Westridge Robbins Park Trail
Westridge-Robbins Park Trail Points of Interest
Traveling north along Nob Hill Road one can access Bergeron Park, named for Dorothy & Percy Bergeron, early Davie settlers. The park contains picnic pavilions, jogging trails, and trailhead parking.
Part of the original Pine Island Ridge, the site covers about 50 acres and has an elevation of 20 feet above sea level which makes it one of the natural areas owned by the Town. The site has several archaeological sites on it and the southern tip served as a canoe landing for the Indians that lived in the area over 5,000 years ago. The site was cleared for cattle back in the 1950’s and the Town has started a reforestation plan on the site to restore some of the original canopy. Hiking, biking, or horseback riding along the many trails gives a unique view of the ancient but beautiful landscape and the natural beauty of the site.
Robbins Lodge & Preserve
The entrance to this preserve lies about one-half mile north of Orange Drive on Hiatus Road. It consists of 160 acres of pasture, equestrian trails, hardwood hammocks, pavilions, an equestrian facility, gazebo, and the original house that can be rented for special events.
The bells of Easter Hill mark the location where the Wray, Chaplin and Wood families who pioneered this area, celebrated Easter sunrise services in the 1960’s. That site now includes a gazebo for weddings and Sunday concerts in the Park.

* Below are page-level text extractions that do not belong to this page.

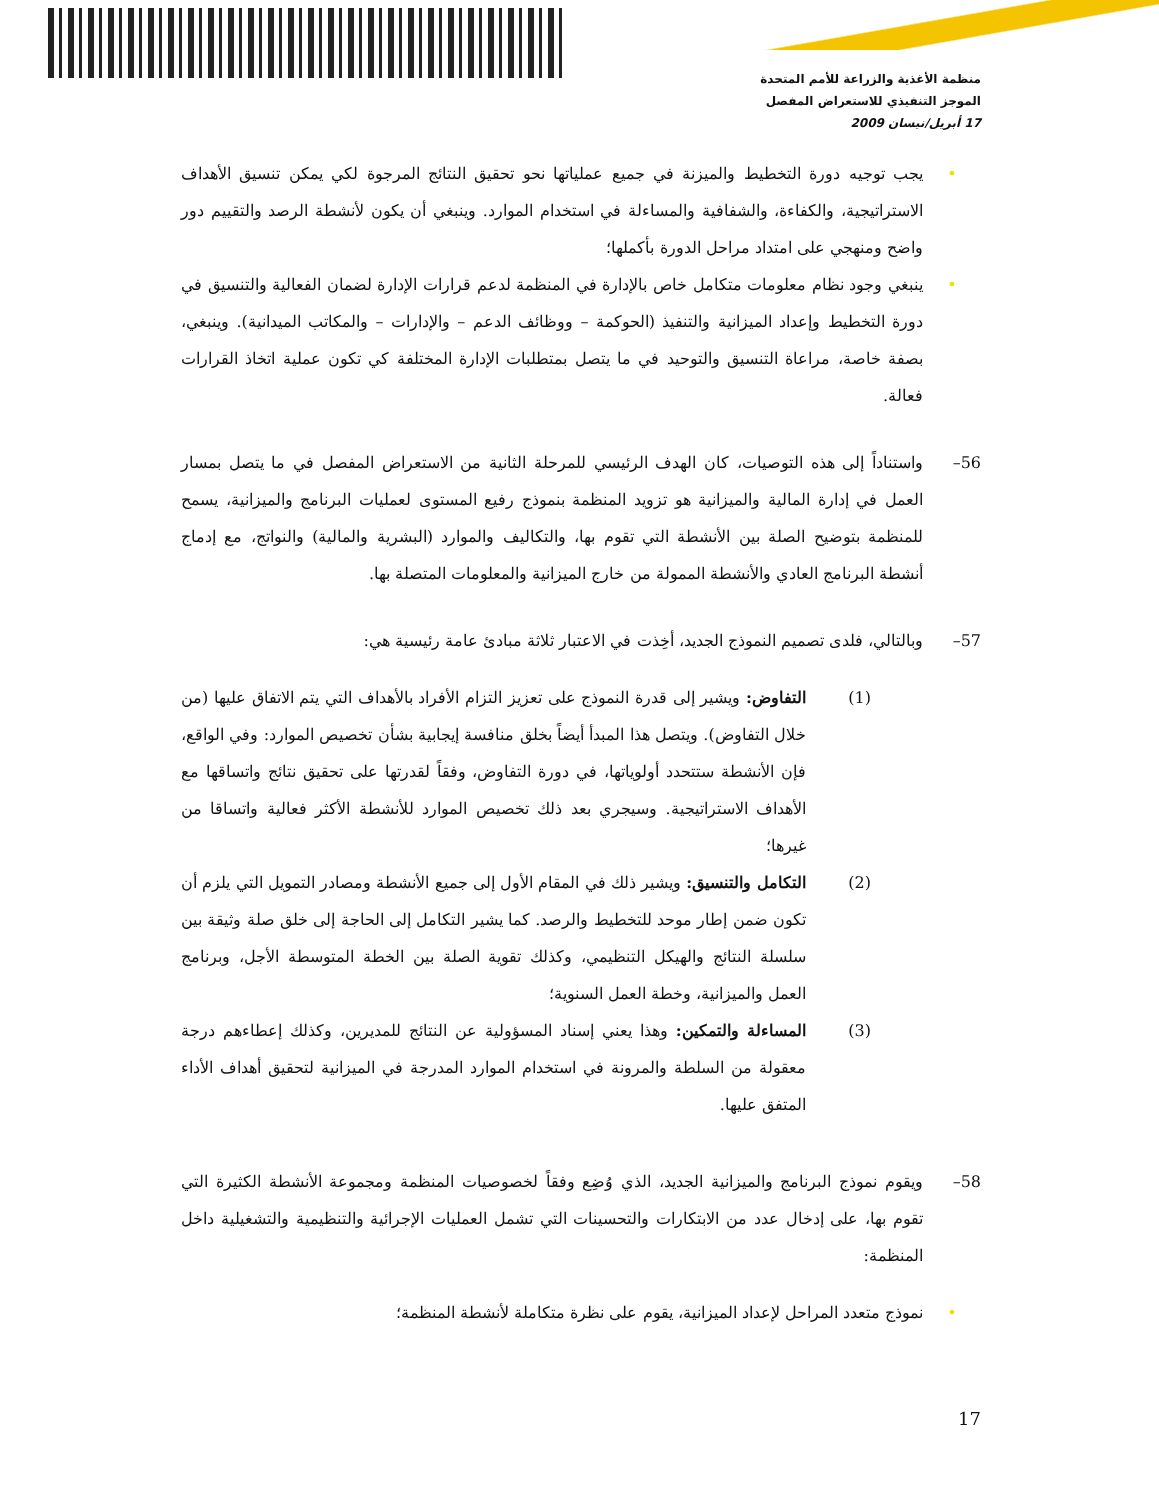منظمة الأغذية والزراعة للأمم المتحدة
الموجز التنفيذي للاستعراض المفصل
17 أبريل/نيسان 2009
• يجب توجيه دورة التخطيط والميزنة في جميع عملياتها نحو تحقيق النتائج المرجوة لكي يمكن تنسيق الأهداف الاستراتيجية، والكفاءة، والشفافية والمساءلة في استخدام الموارد. وينبغي أن يكون لأنشطة الرصد والتقييم دور واضح ومنهجي على امتداد مراحل الدورة بأكملها؛
• ينبغي وجود نظام معلومات متكامل خاص بالإدارة في المنظمة لدعم قرارات الإدارة لضمان الفعالية والتنسيق في دورة التخطيط وإعداد الميزانية والتنفيذ (الحوكمة – ووظائف الدعم – والإدارات – والمكاتب الميدانية). وينبغي، بصفة خاصة، مراعاة التنسيق والتوحيد في ما يتصل بمتطلبات الإدارة المختلفة كي تكون عملية اتخاذ القرارات فعالة.
56– واستناداً إلى هذه التوصيات، كان الهدف الرئيسي للمرحلة الثانية من الاستعراض المفصل في ما يتصل بمسار العمل في إدارة المالية والميزانية هو تزويد المنظمة بنموذج رفيع المستوى لعمليات البرنامج والميزانية، يسمح للمنظمة بتوضيح الصلة بين الأنشطة التي تقوم بها، والتكاليف والموارد (البشرية والمالية) والنواتج، مع إدماج أنشطة البرنامج العادي والأنشطة الممولة من خارج الميزانية والمعلومات المتصلة بها.
57– وبالتالي، فلدى تصميم النموذج الجديد، أخِذت في الاعتبار ثلاثة مبادئ عامة رئيسية هي:
(1) التفاوض: ويشير إلى قدرة النموذج على تعزيز التزام الأفراد بالأهداف التي يتم الاتفاق عليها (من خلال التفاوض). ويتصل هذا المبدأ أيضاً بخلق منافسة إيجابية بشأن تخصيص الموارد: وفي الواقع، فإن الأنشطة ستتحدد أولوياتها، في دورة التفاوض، وفقاً لقدرتها على تحقيق نتائج واتساقها مع الأهداف الاستراتيجية. وسيجري بعد ذلك تخصيص الموارد للأنشطة الأكثر فعالية واتساقا من غيرها؛
(2) التكامل والتنسيق: ويشير ذلك في المقام الأول إلى جميع الأنشطة ومصادر التمويل التي يلزم أن تكون ضمن إطار موحد للتخطيط والرصد. كما يشير التكامل إلى الحاجة إلى خلق صلة وثيقة بين سلسلة النتائج والهيكل التنظيمي، وكذلك تقوية الصلة بين الخطة المتوسطة الأجل، وبرنامج العمل والميزانية، وخطة العمل السنوية؛
(3) المساءلة والتمكين: وهذا يعني إسناد المسؤولية عن النتائج للمديرين، وكذلك إعطاءهم درجة معقولة من السلطة والمرونة في استخدام الموارد المدرجة في الميزانية لتحقيق أهداف الأداء المتفق عليها.
58– ويقوم نموذج البرنامج والميزانية الجديد، الذي وُضِع وفقاً لخصوصيات المنظمة ومجموعة الأنشطة الكثيرة التي تقوم بها، على إدخال عدد من الابتكارات والتحسينات التي تشمل العمليات الإجرائية والتنظيمية والتشغيلية داخل المنظمة:
• نموذج متعدد المراحل لإعداد الميزانية، يقوم على نظرة متكاملة لأنشطة المنظمة؛
17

Mr. Bill Robbins, the Park’s namesake, was a “gentleman” cattle rancher and citrus farmer. The oak hardwood hammock at the northwest corner of the site has been augmented over the years with ornamental plants that he collected when he was International President of the Rotary Club. The hammock is part of the “ridge” system used by the original native Indians for campsites when the surrounding areas were still everglades. A beautiful bridge was built across the canal bordering the west side of the Park to access the trail system to the west.
A famous tourist attraction at the corner of Flamingo Road and SW 36th Court is another spot along the trail. The original homestead of the Wray family, it is a botanical garden and horticultural enthusiast’s dream with exotic species of plants and trees from around the world. It is also a citrus farm with many varieties of fruit and a wildlife park. It has exotic and native reptiles, birds, and other animals in their wildlife habitat displayed throughout the site. It’s a great place to see, hear, and read some of the history of Davie.